Document section
◆ ◆ ◆

My ancestors and my grandparents praised
foreign peoples and adopted some of their cultures, made valued friends,
and created bridges between peoples. Even when my grandfather lost his
fortune due to the War with the United States, he still admired Americans
for their diplomacy and humane treatment of the people they occupied.
My mother soon made American friends with the children of a military officer.
She fought and made up with them, played at their home, ate hotdogs with
ketchup and drank Cokes, and so experienced American culture and customs
even before she saw the shores of New York. My mother grew up more American
than I did, influenced by the music, cinema, and the culture of the Americans
during the Occupation. I, on the other hand, grew up less American and
more Hawaiian, my childhood buried in an older Hawaii, only years after
statehood.
The sweet songs of the movie era drew
my mother to the shores of America. She reached New York, the city of
her dreams. There were many sad experiences as she saw the un-American
treatment of minorities, the desperate poverty of the African-Americans,
and the struggles of the common people. But she came away with happy experiences
that all young people have, making friends in spite of language and cultural
barriers of the times, when Blacks and Whites were segregated, and Oriental
peoples were somewhat in an ambiguous position.
"It was a great shock to me,"
my mother said, describing her first view of New York. "I believed
that the same people who existed in the movies would come to life. Instead,
there were many more people, much more diversity. So many African-Americans,
immigrants, even Orientals. And the masses didn't live in prosperity.
New York was such a chaotic place."
When she married my American father, who
was more Japanese than she was. She discovered he lived with old-fashioned
values long forgotten by her generation, still naming their children in
Japanese and educating their children in Japanese-language schools. He
passed on the ancient traditions of his people. It was in this strange
fashion that my Japanese mother, who grew up in a mixed European culture,
learned the ways of her father's people by coming to America. It was a
land that was diverse and puzzling, especially to Hawaiians; America's
people had come from all parts of the globe.
In time, she no longer cried to return to her
island home in the Orient and began to accept her island home in the middle
of the Pacific, finding pride in the local culture, practicing the Hawaiian
ways of aloha, and finally becoming a naturalized citizen in her forties.
"I love Hawaii, its people, and I am an American," she said,
when the naturalization officer asked her the reason for her late naturalization.
"I no longer wish to go back to Japan and wish to die here."

◆ ◆ ◆

Data block
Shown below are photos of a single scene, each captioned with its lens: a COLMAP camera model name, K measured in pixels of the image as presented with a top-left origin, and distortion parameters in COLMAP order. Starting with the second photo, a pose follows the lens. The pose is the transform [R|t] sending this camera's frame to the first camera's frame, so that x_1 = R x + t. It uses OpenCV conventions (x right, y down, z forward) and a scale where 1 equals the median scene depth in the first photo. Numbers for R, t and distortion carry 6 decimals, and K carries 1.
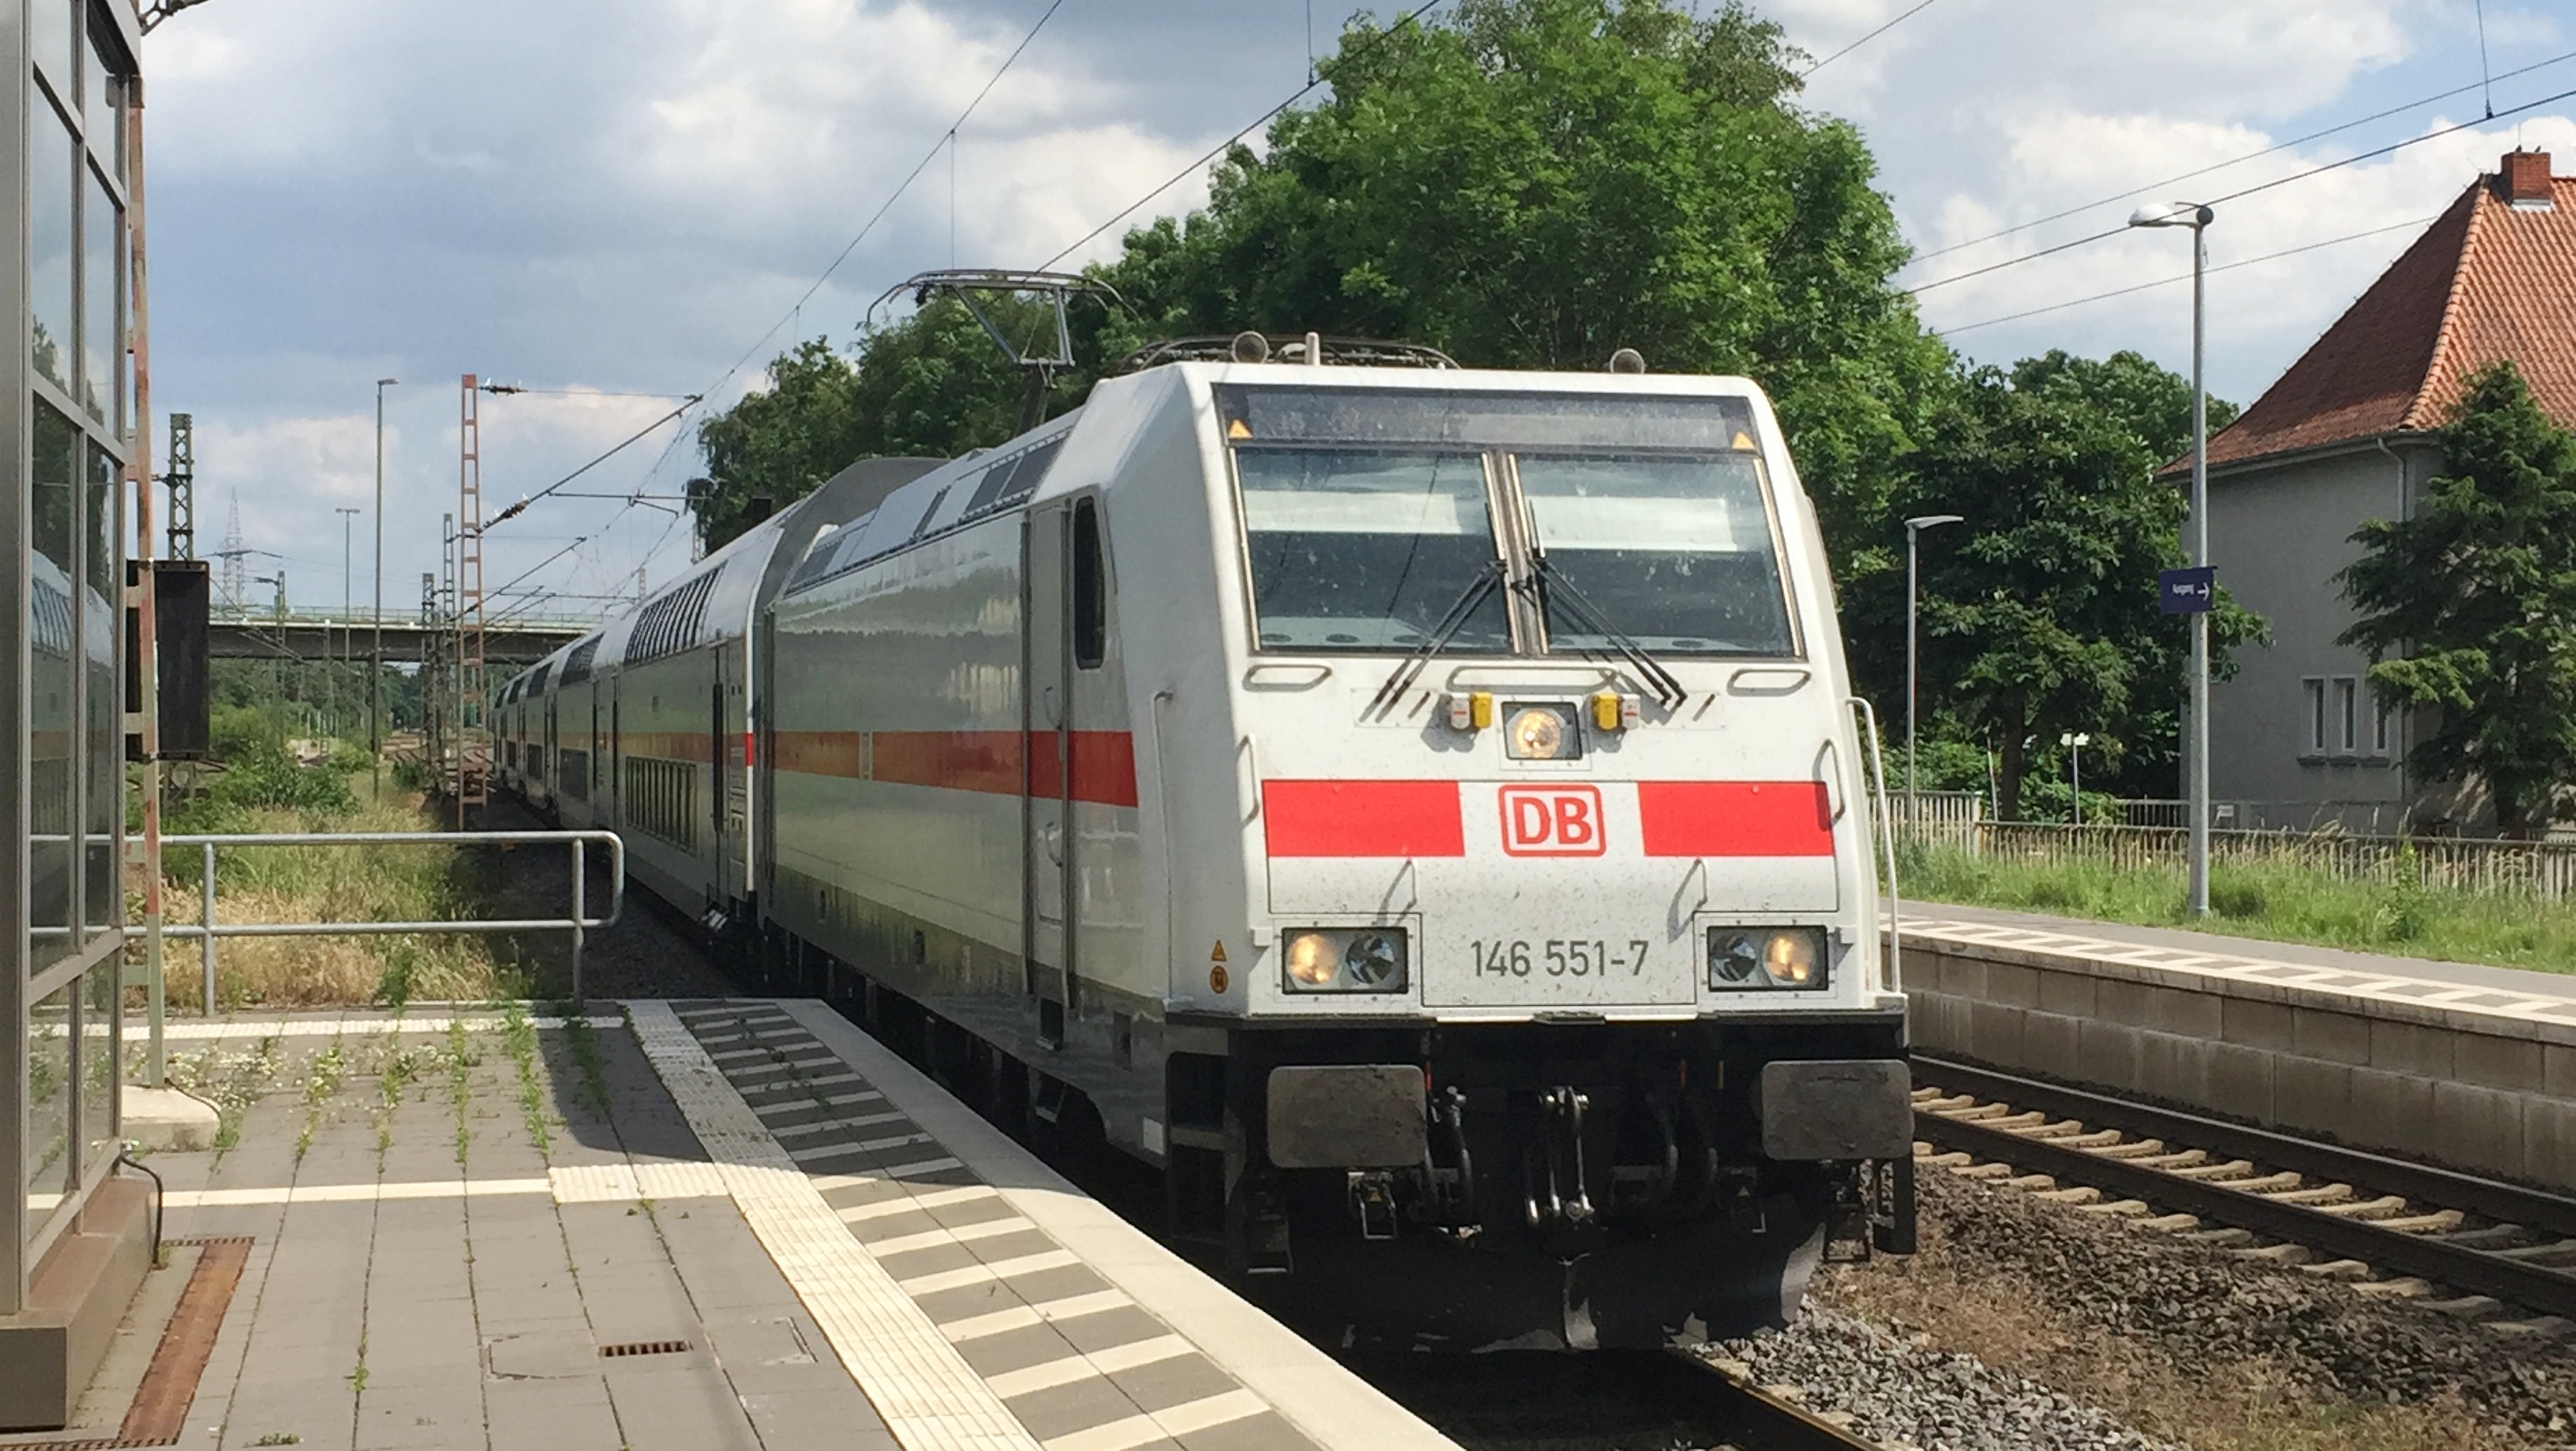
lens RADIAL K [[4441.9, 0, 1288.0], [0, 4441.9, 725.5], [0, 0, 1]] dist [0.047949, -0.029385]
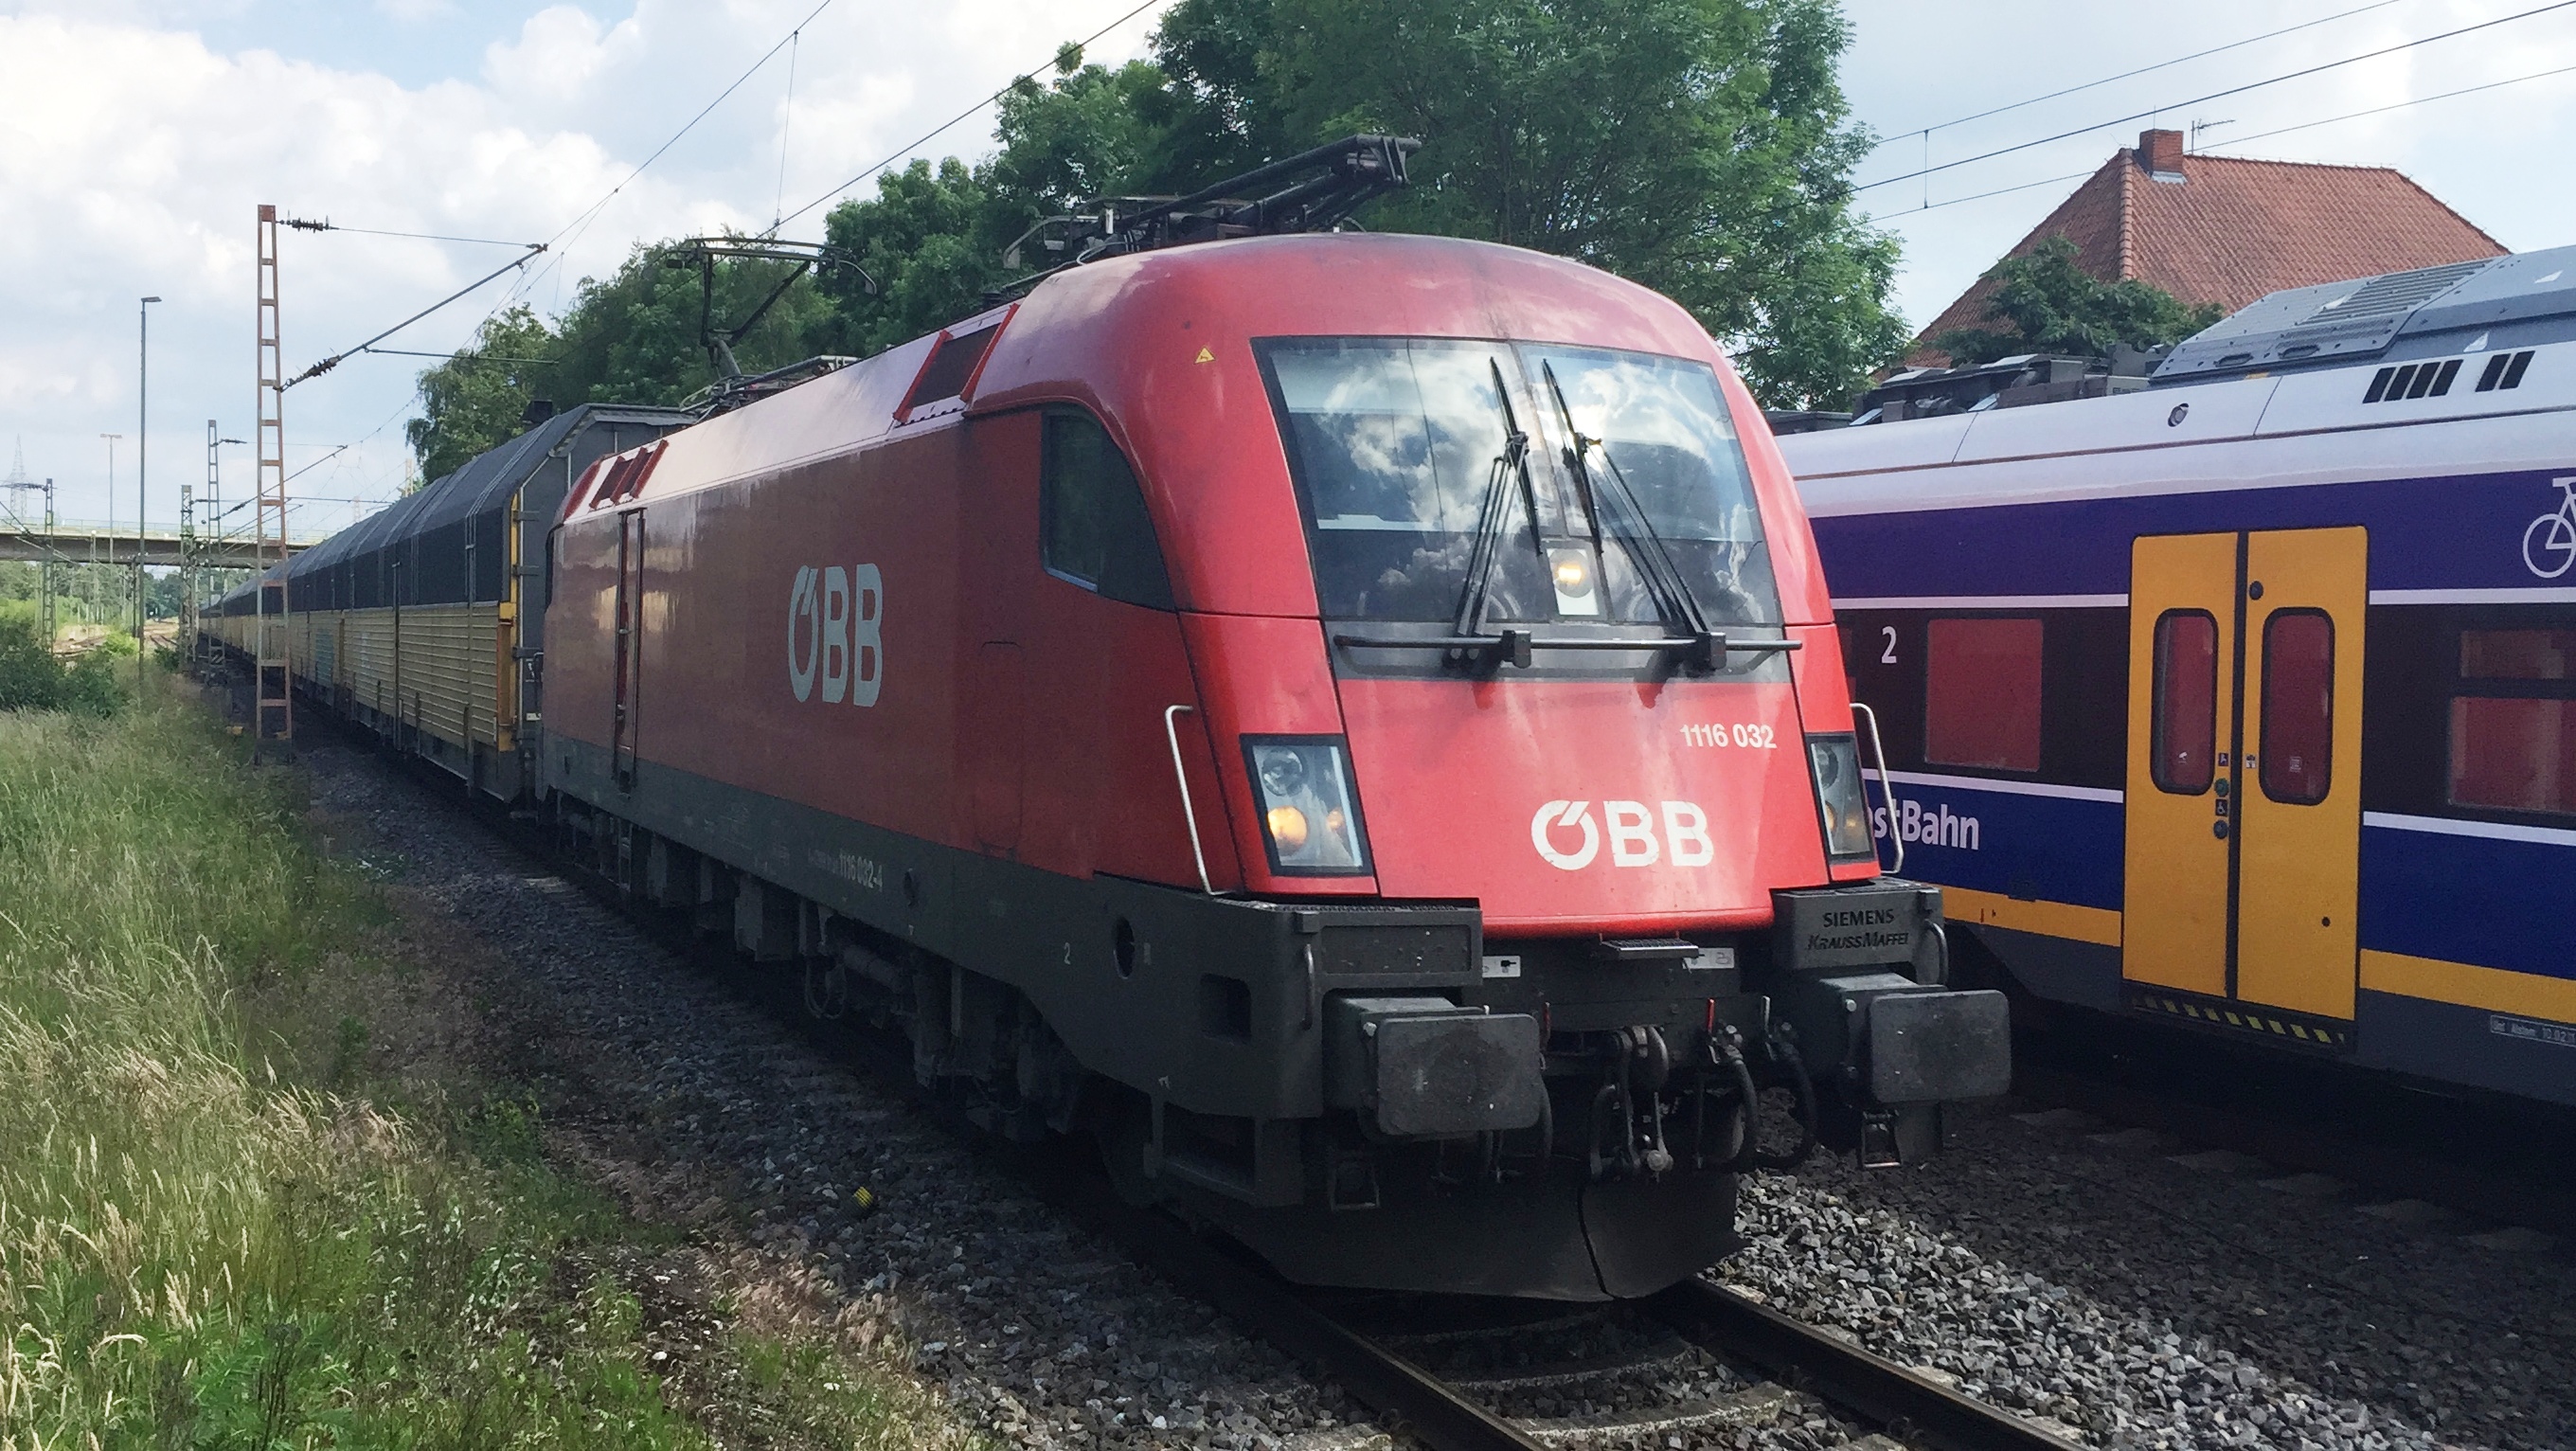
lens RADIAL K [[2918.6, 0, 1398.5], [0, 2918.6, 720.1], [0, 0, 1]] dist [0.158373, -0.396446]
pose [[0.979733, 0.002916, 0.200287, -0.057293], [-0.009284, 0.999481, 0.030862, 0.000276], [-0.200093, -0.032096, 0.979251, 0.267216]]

◆ ◆ ◆

Your assignment
In the memoir excerpt above, what did the mother do with the children of the military officer? List every activity it names.

Solution to this problem
- Fought and made up with them
- Played at their home
- Ate hotdogs with ketchup
- Drank Cokes